- Document section:
+===+

Saachi wasn’t trying to impress or outdo. It’s just that, once her mind opened up, the story kept unfolding.
An avid reader and huge fan of all things Disney and Harry Potter, Saachi’s early story was – unsurprisingly – a fantasy. Saachi’s mom tucked away the original draft as a keepsake.
But when the pandemic hit, Saachi says, she found herself with a lot of spare time. Her parents encouraged her to fill some of it with turning that early story into a book. So, she did.
“For the next year and a half, I spent a lot of time just writing and writing and making the plot better,” Saachi says. “But as I was writing, I noticed so many plot holes, so I added more obstacles for the characters here and there. The main characters were still the same from the original story, though.”

+===+

- Information shown:
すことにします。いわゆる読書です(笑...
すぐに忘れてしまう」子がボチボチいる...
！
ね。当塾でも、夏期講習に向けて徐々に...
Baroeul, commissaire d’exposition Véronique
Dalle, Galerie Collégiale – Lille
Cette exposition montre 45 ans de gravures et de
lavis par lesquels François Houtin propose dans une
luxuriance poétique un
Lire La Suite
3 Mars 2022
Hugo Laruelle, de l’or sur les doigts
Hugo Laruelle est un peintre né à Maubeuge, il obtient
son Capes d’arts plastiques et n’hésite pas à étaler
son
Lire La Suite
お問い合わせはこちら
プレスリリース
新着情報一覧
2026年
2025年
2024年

+===+

- Assignment:
Extend the passage about Saachi turning her childhood story into a book, starting from where it stops. The material above is separate from the passage about Saachi.

- Exercise result:
When she was finished, “The Lilac Ring” had become a “classic hero’s journey” of 100 pages in which twin sisters Kiara and Kassandra Rose travel through an alternate dimension in a search for the stolen – and magical – Lilac Ring. The novella, Saachi says, is filled with princesses and magic. “There’s also a unicorn in there, too. I think, looking back on it, that it’s just all of my childhood and the things I loved and loved about other people’s work coming together on the page.”
Saachi’s book was strictly a labor of love; she plans to donate any proceeds from sales to a number of nonprofit organizations whose missions she supports such as UNICEF and the Make-A-Wish Foundation. And though there may be plans for future work (Saachi is holding this information close for now), writing will remain a hobby, not a career ambition.
“My passion is medicine,” she says. ”I love reading and arts and literature, and I do want to publish something else in the future, but I’ve always wanted to be a pediatrician.”